The stock at ₹1,358 trades broadly in line with our DCF intrinsic value of ₹1,320–₹1,480. The 160x P/E is optically expensive but is a function of the investment cycle — as ₹60,000+ crore of projects commission over FY26–FY29, the EBITDA and PAT will scale sharply. Investors with a 3-year horizon buying at or below ₹1,200 have a compelling risk-reward. At current levels, we recommend Accumulate with a 12-month target of ₹1,550, allocating fresh capital in tranches on dips toward the ₹1,100–₹1,200 zone. The primary risks — governance overhang and high debt — are real but substantially mitigated by the QIP-funded balance sheet and improving FCF generation from commissioned projects.
Disclaimer: This research report is produced by Zumedha Equity Research for informational and educational purposes only.

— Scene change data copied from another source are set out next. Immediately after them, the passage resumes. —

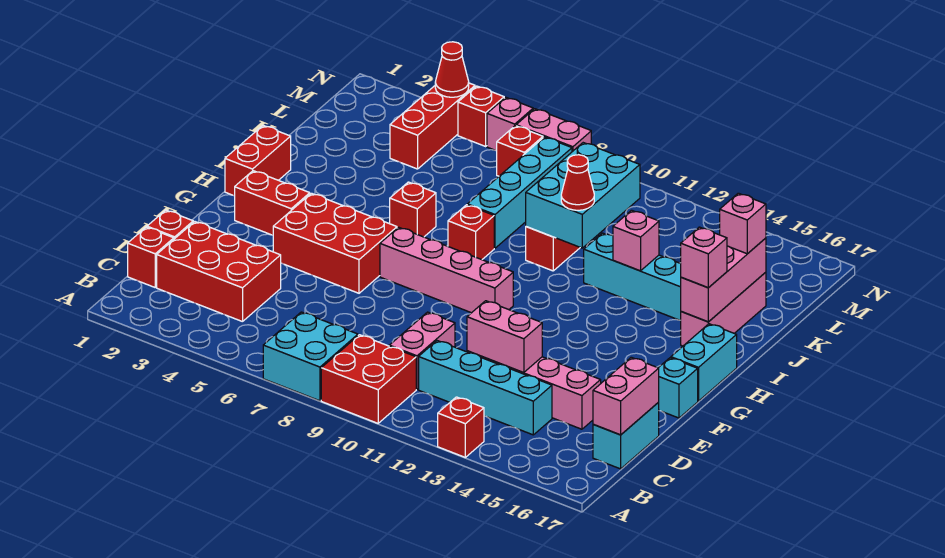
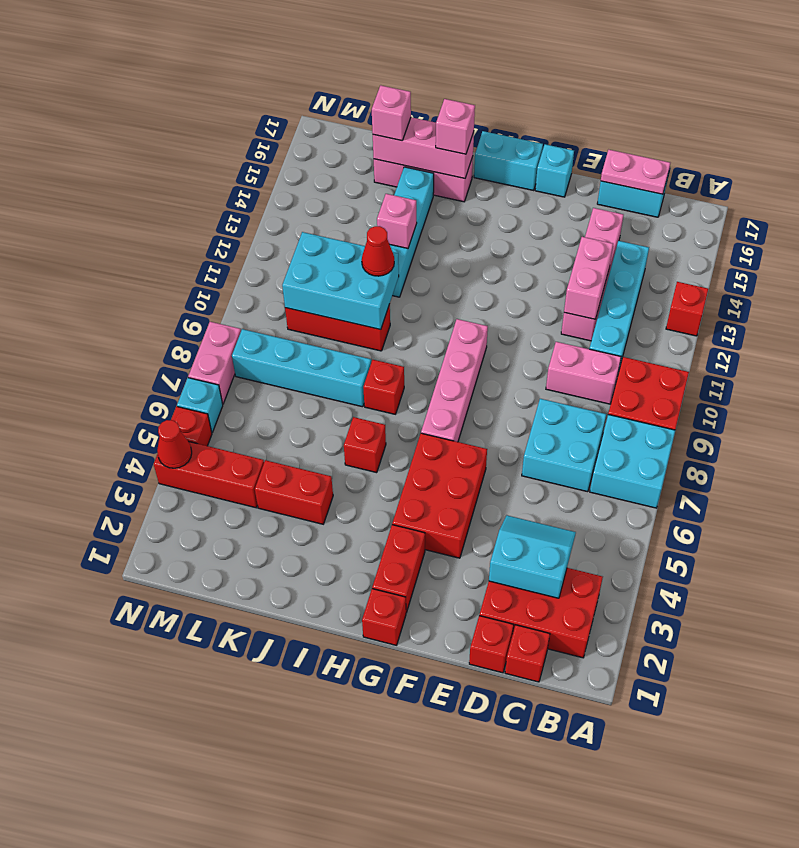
red 2x3 brick [157,222,281,322] -> red 2x3 brick turned to [479,568,603,658]
none -> cyan 2x2 slope [489,515,576,598]
none -> cyan 2x2 brick [522,399,606,492]
pink 1x2 brick [593,357,659,435] -> pink 1x2 plate [601,150,670,194]
red 1x2 brick [225,126,291,196] -> red 1x2 brick moved to [255,460,333,524]
red 1x1 brick [497,126,543,176] -> red 1x1 brick moved to [362,589,406,645]
pink 1x1 brick [487,97,533,151] -> cyan 1x1 brick [177,378,223,432]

It does not constitute investment advice, a solicitation, or an offer to buy or sell any securities. The information herein is based on publicly available sources believed to be reliable, but Zumedha Equity Research makes no representations as to its accuracy or completeness. Equity investments are subject to market risks. Past performance is not indicative of future results. Readers should consult a SEBI-registered investment advisor before making any investment decision. Zumedha Equity Research or its associates may or may not hold positions in the securities discussed. All prices and data are as on 23 April 2026 unless stated otherwise. This report is not intended for distribution to, or use by, any person or entity in any jurisdiction where such distribution or use would be contrary to law or regulation. SEBI Research Analyst disclaimer: This is not a registered SEBI research analyst report.